Starting the Container
Finally, start the container by running the task:
- Go to the ECS Dashboard and select the cluster that was just created.
- Click on Tasks, and then Run New Task.
- Select EC2 as the launch type.
- Under Task Definition > Family, select the Task Definition that was created in the previous step.
- Leave all other settings as default and select Run Task.
- Wait a few minutes and the task should begin running.
Provided everything was set up correctly, metrics will now be scraped from Instaclustr using the Prometheus protocol, and then using the Remote Write functionality of the Grafana Agent they will be written directly to New Relic.
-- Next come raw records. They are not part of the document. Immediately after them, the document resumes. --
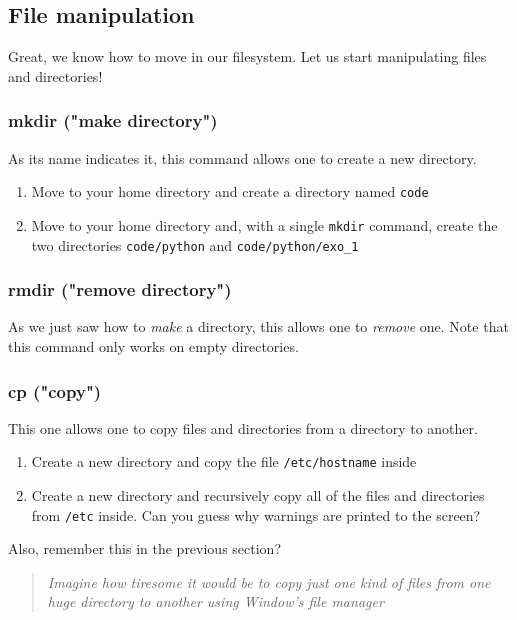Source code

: \documentclass[12pt]{article}
\begin{document}
\subsection{File manipulation}

Great, we know how to move in our filesystem. Let us start manipulating files and directories!

\subsubsection{mkdir ("make directory")}

As its name indicates it, this command allows one to create a new directory.
\begin{enumerate}
\item Move to your home directory and create a directory named \texttt{code}
\item Move to your home directory and, with a single \texttt{mkdir} command, create the two directories \texttt{code/python} and \texttt{code/python/exo\_1}
\end{enumerate}

\subsubsection{rmdir ("remove directory")}

As we just saw how to \textit{make} a directory, this allows one to \textit{remove} one.
Note that this command only works on empty directories.

\subsubsection{cp ("copy")}

This one allows one to copy files and directories from a directory to another.
\begin{enumerate}
\item Create a new directory and copy the file \texttt{/etc/hostname} inside
\item Create a new directory and recursively copy all of the files and directories from \texttt{/etc} inside. Can you guess why warnings are printed to the screen?
\end{enumerate}

Also, remember this in the previous section?

\begin{quote}
\textit{Imagine how tiresome it would be to copy just one kind of files from one huge directory to another using Window's file manager}
\end{quote}
\end{document}
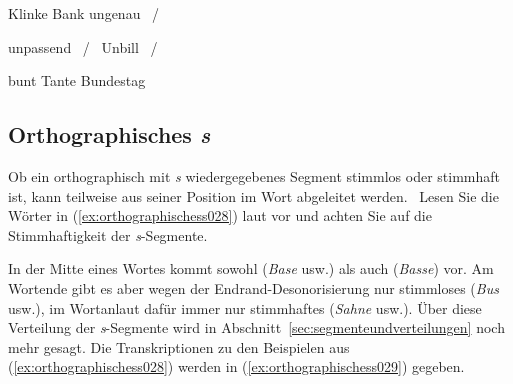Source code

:\begin{exe}
    \ex\label{ex:orthographischesn025}
    \begin{xlist}
      \ex Klinke \textipa{[klINk@]}
      \ex Bank \textipa{[baNk]}
      \ex ungenau \textipa{[PUng@n\t{aO}]}~\slash~\textipa{[PUNg@n\t{aO}]}
    \end{xlist}
    \ex\label{ex:orthographischesn026}
    \begin{xlist}
      \ex unpassend \textipa{[PUmpas@nt]}~\slash~\textipa{[PUnpas@nt]}
      \ex Unbill \textipa{[PUmbIl]}~\slash~\textipa{[PUnbIl]}
    \end{xlist}
    \ex\label{ex:orthographischesn027}
    \begin{xlist}
      \ex bunt \textipa{[bUnt]}
      \ex Tante \textipa{[tant@]}
      \ex Bundestag 
    \end{xlist}
\end{exe}

\subsection{Orthographisches \textit{s}}
\label{sec:orthographischess}

Ob ein orthographisch mit \textit{s} wiedergegebenes Segment stimmlos \textipa{[s]} oder stimmhaft \textipa{[z]} ist, kann teilweise aus seiner Position im Wort abgeleitet werden.
\TuBegin~Lesen Sie die Wörter in (\ref{ex:orthographischess028}) laut vor und achten Sie auf die Stimmhaftigkeit der \textit{s}-Segmente.

\begin{exe}
  \ex\label{ex:orthographischess028}
  \begin{xlist}
  \end{xlist}
\end{exe}

In der Mitte eines Wortes kommt sowohl \textipa{[z]} (\textit{Base} usw.) als auch \textipa{[s]} (\textit{Basse}) vor.
Am Wortende gibt es aber wegen der Endrand-Desonorisierung nur stimmloses \textipa{[s]} (\textit{Bus} usw.), im Wortanlaut dafür immer nur stimmhaftes \textipa{[z]} (\textit{Sahne} usw.).
Über diese Verteilung der \textit{s}-Segmente wird in Abschnitt~\ref{sec:segmenteundverteilungen} noch mehr gesagt.
Die Transkriptionen zu den Beispielen aus (\ref{ex:orthographischess028}) werden in (\ref{ex:orthographischess029}) gegeben.

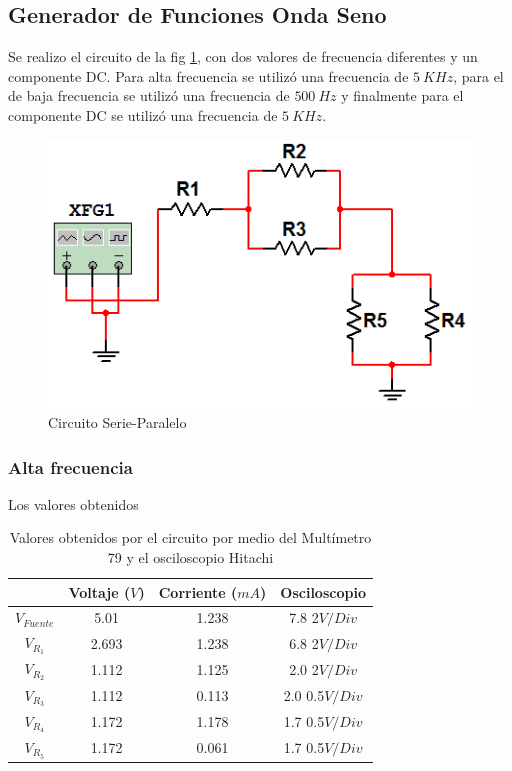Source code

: \documentclass[twocolumn]{IEEEtran}
\begin{document}
\subsection{Generador de Funciones Onda Seno}
\noindent
Se realizo el circuito de la fig \ref{fig2}, con dos valores de frecuencia
diferentes y un componente DC. Para alta frecuencia se utilizó una frecuencia de
$5 \ KHz$, para el de baja frecuencia se utilizó una frecuencia de $500 \ Hz$ y
finalmente para el componente DC se utilizó una frecuencia de $5 \ KHz$.
\begin{figure}[H]
	\centering
		\includegraphics[scale=0.5]{circuit_2.png}
	\caption{Circuito Serie-Paralelo}
	\label{fig2}
\end{figure}

\subsubsection{Alta frecuencia}
Los valores obtenidos
\begin{table}[H]
	\centering
\begin{tabular}[c]{|c|c|c|c|} \hline
 & Voltaje ($V$) & Corriente ($mA$) & Osciloscopio \\ \hline
$V_{Fuente}$ & 5.01 & 1.238 & 7.8 2$V/Div$ \\ \hline
$V_{R_{1}}$ & 2.693 & 1.238 & 6.8 2$V/Div$ \\ \hline
$V_{R_{2}}$ & 1.112 & 1.125 & 2.0 2$V/Div$ \\ \hline
$V_{R_{3}}$ & 1.112 & 0.113 & 2.0 0.5$V/Div$ \\ \hline
$V_{R_{4}}$ & 1.172 & 1.178 & 1.7 0.5$V/Div$ \\ \hline
$V_{R_{5}}$ & 1.172 & 0.061 & 1.7 0.5$V/Div$ \\ \hline
\end{tabular}
	\caption{Valores obtenidos por el circuito por medio del Multímetro 79 y
el osciloscopio Hitachi}
	\label{tab5}
\end{table}
\end{document}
To see the newly collected metrics, log into your New Relic account, and go to the Data Explorer tab. Scroll down the metrics in the left sidebar and you should see Instaclustr metrics appearing. They can be identified by their name, which begins with ic_ . If you see the metrics then the work is done. A good metric to test is the ic_node_osload, select this one to see the Operating System load for the cluster. If you wish to see individual nodes, select the Group By filter and select nodeId.
This is all that is required for setup. You can now use New Relic to analyze your metrics, including building dashboards and charts, or creating alarms and notifications for certain cluster conditions.
Final Words
The above method is a fairly low overhead way of collecting metrics and sending them from Instaclustr to New Relic. The ECS method allows you to take a more hands-off approach in regard to managing the transfer of Prometheus metrics to New Relic. Once set up this configuration shouldn’t need too much maintenance and should be reasonably robust. However, if required, the ECS cluster can be scaled to improve performance and throughput. This project is just one approach in which metrics can be shipped from the Instaclustr Prometheus endpoint, and other options can be considered for your specific network and security architecture.